The USD/CAD pair initially fell during the session on Monday, but found support at the exact same place that we have several times in a row. On top of that, there is an uptrend line that the longer-term market has been following, and as a result we believe that this market could break out to the upside at this point. A move above the 1.07 level would in fact be a massively bullish sign, and as a result we expect this market to make that move, and once it does we will in fact start buying this pair. We recognize that it could be a bit choppy on the way out to the 1.08 handle, but ultimately if we can get above there, this market could go as high as 1.09 over the next several weeks.
On the other hand, if we break down below the 1.06 handle, it is possible that this pair falls all the way down to the parity level given enough time. This market of course is often influenced by the oil markets, and they do in fact a look like they are a bit on the weak side right now, and that can strengthen the US dollar.

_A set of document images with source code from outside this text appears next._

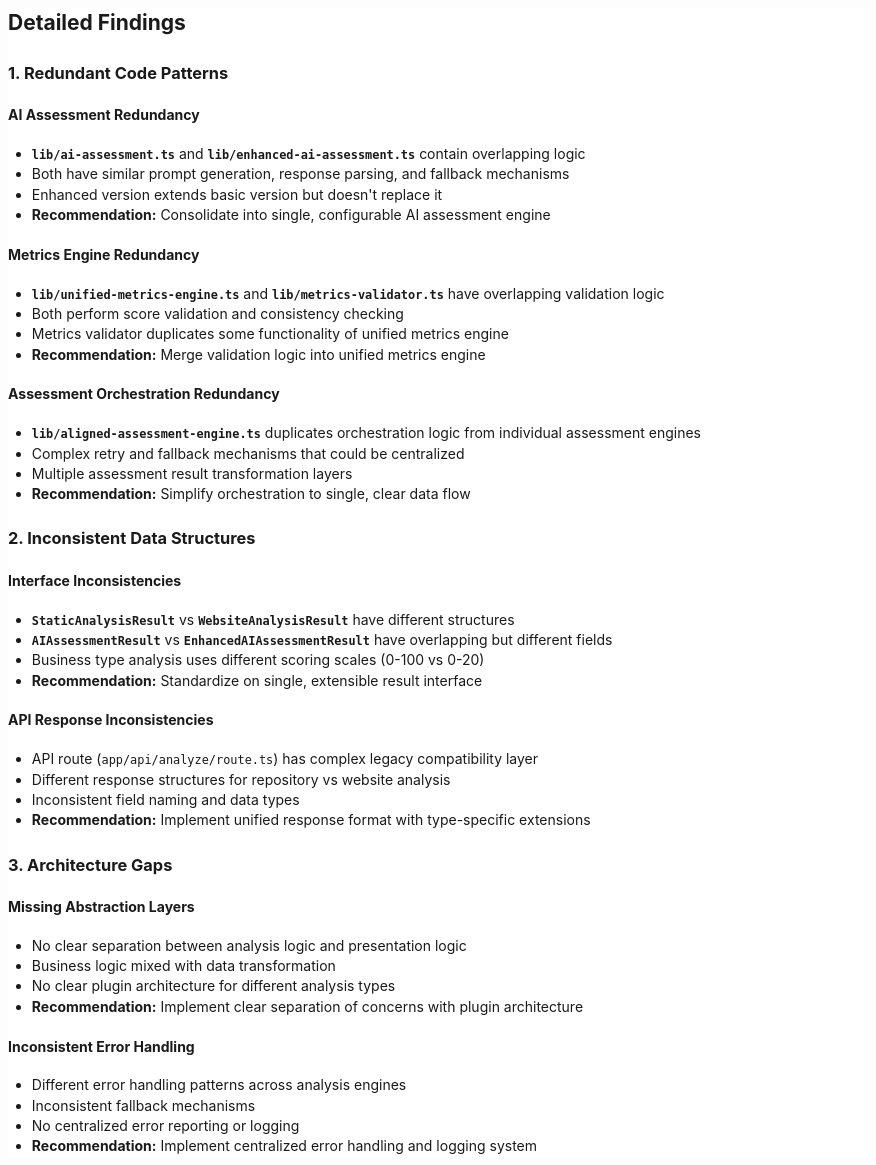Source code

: ## Detailed Findings

### 1. **Redundant Code Patterns**

#### AI Assessment Redundancy
- **`lib/ai-assessment.ts`** and **`lib/enhanced-ai-assessment.ts`** contain overlapping logic
- Both have similar prompt generation, response parsing, and fallback mechanisms
- Enhanced version extends basic version but doesn't replace it
- **Recommendation:** Consolidate into single, configurable AI assessment engine

#### Metrics Engine Redundancy
- **`lib/unified-metrics-engine.ts`** and **`lib/metrics-validator.ts`** have overlapping validation logic
- Both perform score validation and consistency checking
- Metrics validator duplicates some functionality of unified metrics engine
- **Recommendation:** Merge validation logic into unified metrics engine

#### Assessment Orchestration Redundancy
- **`lib/aligned-assessment-engine.ts`** duplicates orchestration logic from individual assessment engines
- Complex retry and fallback mechanisms that could be centralized
- Multiple assessment result transformation layers
- **Recommendation:** Simplify orchestration to single, clear data flow

### 2. **Inconsistent Data Structures**

#### Interface Inconsistencies
- **`StaticAnalysisResult`** vs **`WebsiteAnalysisResult`** have different structures
- **`AIAssessmentResult`** vs **`EnhancedAIAssessmentResult`** have overlapping but different fields
- Business type analysis uses different scoring scales (0-100 vs 0-20)
- **Recommendation:** Standardize on single, extensible result interface

#### API Response Inconsistencies
- API route (`app/api/analyze/route.ts`) has complex legacy compatibility layer
- Different response structures for repository vs website analysis
- Inconsistent field naming and data types
- **Recommendation:** Implement unified response format with type-specific extensions

### 3. **Architecture Gaps**

#### Missing Abstraction Layers
- No clear separation between analysis logic and presentation logic
- Business logic mixed with data transformation
- No clear plugin architecture for different analysis types
- **Recommendation:** Implement clear separation of concerns with plugin architecture

#### Inconsistent Error Handling
- Different error handling patterns across analysis engines
- Inconsistent fallback mechanisms
- No centralized error reporting or logging
- **Recommendation:** Implement centralized error handling and logging system
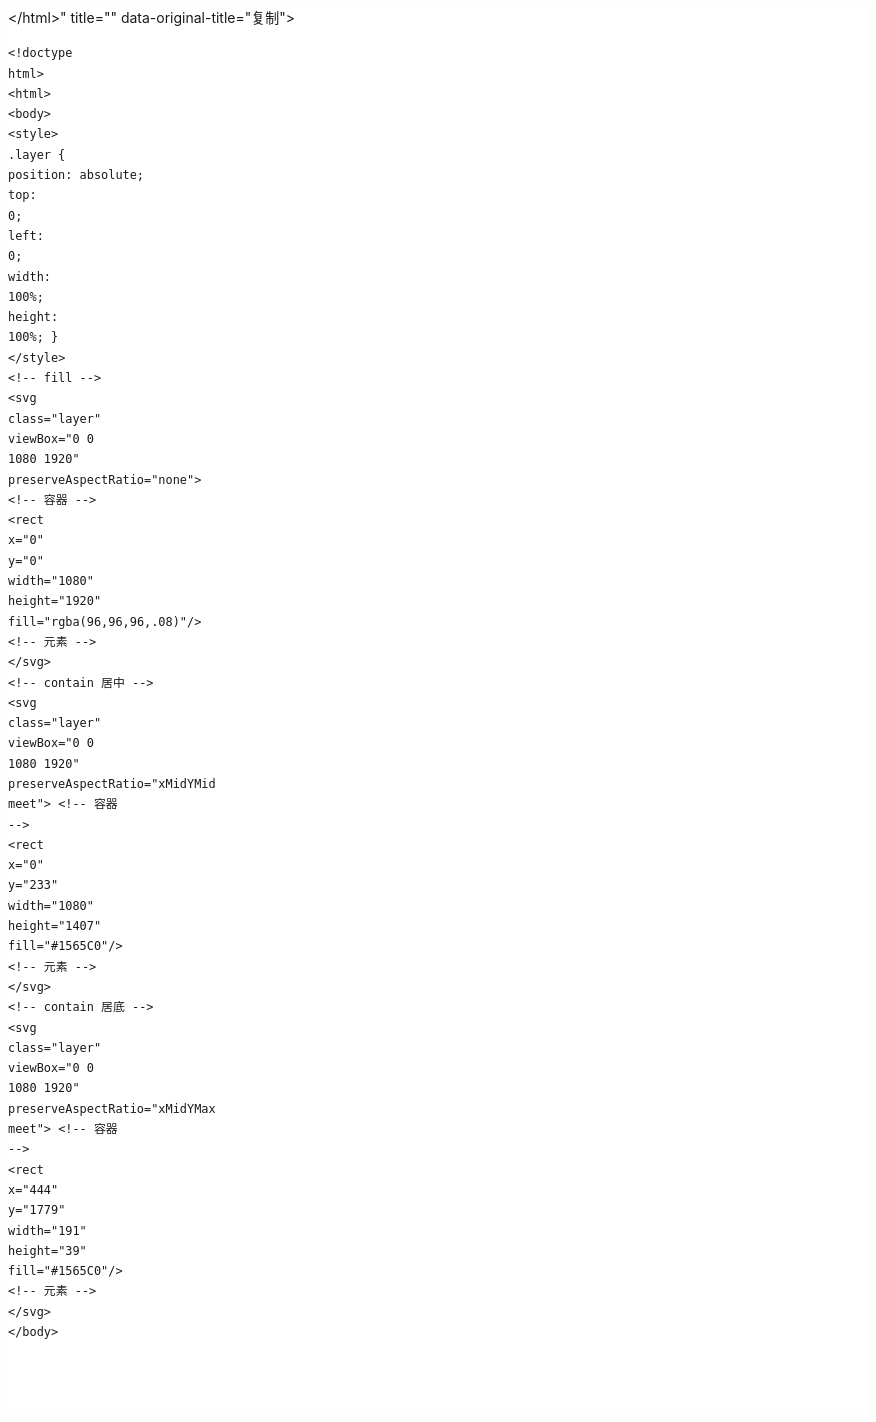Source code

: &lt;/html&gt;" title="" data-original-title="&#x590D;&#x5236;"></span> <span type="button" class="saveToNote code-tool" data-toggle="tooltip" data-placement="top" title="" data-original-title="&#x653E;&#x8FDB;&#x7B14;&#x8BB0;"></span></div></div><pre class="xml hljs"><code class="html"><span class="hljs-meta">&lt;!doctype html&gt;</span>
<span class="hljs-tag">&lt;<span class="hljs-name">html</span>&gt;</span>
<span class="hljs-tag">&lt;<span class="hljs-name">body</span>&gt;</span>
<span class="hljs-tag">&lt;<span class="hljs-name">style</span>&gt;</span><span class="css">
<span class="hljs-selector-class">.layer</span> {
  <span class="hljs-attribute">position</span>: absolute;
  <span class="hljs-attribute">top</span>: <span class="hljs-number">0</span>;
  <span class="hljs-attribute">left</span>: <span class="hljs-number">0</span>;
  <span class="hljs-attribute">width</span>: <span class="hljs-number">100%</span>;
  <span class="hljs-attribute">height</span>: <span class="hljs-number">100%</span>;
}
</span><span class="hljs-tag">&lt;/<span class="hljs-name">style</span>&gt;</span>
<span class="hljs-comment">&lt;!-- fill --&gt;</span>
<span class="hljs-tag">&lt;<span class="hljs-name">svg</span> <span class="hljs-attr">class</span>=<span class="hljs-string">&quot;layer&quot;</span> <span class="hljs-attr">viewBox</span>=<span class="hljs-string">&quot;0 0 1080 1920&quot;</span> <span class="hljs-attr">preserveAspectRatio</span>=<span class="hljs-string">&quot;none&quot;</span>&gt;</span> <span class="hljs-comment">&lt;!-- &#x5BB9;&#x5668; --&gt;</span>
  <span class="hljs-tag">&lt;<span class="hljs-name">rect</span> <span class="hljs-attr">x</span>=<span class="hljs-string">&quot;0&quot;</span> <span class="hljs-attr">y</span>=<span class="hljs-string">&quot;0&quot;</span> <span class="hljs-attr">width</span>=<span class="hljs-string">&quot;1080&quot;</span> <span class="hljs-attr">height</span>=<span class="hljs-string">&quot;1920&quot;</span> <span class="hljs-attr">fill</span>=<span class="hljs-string">&quot;rgba(96,96,96,.08)&quot;</span>/&gt;</span>  <span class="hljs-comment">&lt;!-- &#x5143;&#x7D20; --&gt;</span>
<span class="hljs-tag">&lt;/<span class="hljs-name">svg</span>&gt;</span>
<span class="hljs-comment">&lt;!-- contain &#x5C45;&#x4E2D; --&gt;</span>
<span class="hljs-tag">&lt;<span class="hljs-name">svg</span> <span class="hljs-attr">class</span>=<span class="hljs-string">&quot;layer&quot;</span> <span class="hljs-attr">viewBox</span>=<span class="hljs-string">&quot;0 0 1080 1920&quot;</span> <span class="hljs-attr">preserveAspectRatio</span>=<span class="hljs-string">&quot;xMidYMid meet&quot;</span>&gt;</span> <span class="hljs-comment">&lt;!-- &#x5BB9;&#x5668; --&gt;</span>
  <span class="hljs-tag">&lt;<span class="hljs-name">rect</span> <span class="hljs-attr">x</span>=<span class="hljs-string">&quot;0&quot;</span> <span class="hljs-attr">y</span>=<span class="hljs-string">&quot;233&quot;</span> <span class="hljs-attr">width</span>=<span class="hljs-string">&quot;1080&quot;</span> <span class="hljs-attr">height</span>=<span class="hljs-string">&quot;1407&quot;</span> <span class="hljs-attr">fill</span>=<span class="hljs-string">&quot;#1565C0&quot;</span>/&gt;</span>  <span class="hljs-comment">&lt;!-- &#x5143;&#x7D20; --&gt;</span>
<span class="hljs-tag">&lt;/<span class="hljs-name">svg</span>&gt;</span>
<span class="hljs-comment">&lt;!-- contain &#x5C45;&#x5E95; --&gt;</span>
<span class="hljs-tag">&lt;<span class="hljs-name">svg</span> <span class="hljs-attr">class</span>=<span class="hljs-string">&quot;layer&quot;</span> <span class="hljs-attr">viewBox</span>=<span class="hljs-string">&quot;0 0 1080 1920&quot;</span> <span class="hljs-attr">preserveAspectRatio</span>=<span class="hljs-string">&quot;xMidYMax meet&quot;</span>&gt;</span> <span class="hljs-comment">&lt;!-- &#x5BB9;&#x5668; --&gt;</span>
  <span class="hljs-tag">&lt;<span class="hljs-name">rect</span> <span class="hljs-attr">x</span>=<span class="hljs-string">&quot;444&quot;</span> <span class="hljs-attr">y</span>=<span class="hljs-string">&quot;1779&quot;</span> <span class="hljs-attr">width</span>=<span class="hljs-string">&quot;191&quot;</span> <span class="hljs-attr">height</span>=<span class="hljs-string">&quot;39&quot;</span> <span class="hljs-attr">fill</span>=<span class="hljs-string">&quot;#1565C0&quot;</span>/&gt;</span>  <span class="hljs-comment">&lt;!-- &#x5143;&#x7D20; --&gt;</span>
<span class="hljs-tag">&lt;/<span class="hljs-name">svg</span>&gt;</span>
<span class="hljs-tag">&lt;/<span class="hljs-name">body</span>&gt;</span>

However, you should keep in mind that the main correlation between oil and this market have essentially broken down recently, so it is possible that the USD/CAD pair may completely ignore what goes on in the light sweet crude market. If that’s the case, then the market may serve paying attention to the possibility of the Federal Reserve tapering off of quantitative easing even farther. If that’s the case, the market should continue to go higher based upon interest-rate differential. This market tends to grind sideways for significant amount of time, and then ultimately shooting impulsively and one direction or the other. At this moment in time though, we still have an uptrend being observed and honored. Because of this, we are only interested in buying at this point, and will ignore sell signals until we break below the 1.06 level on a daily candle.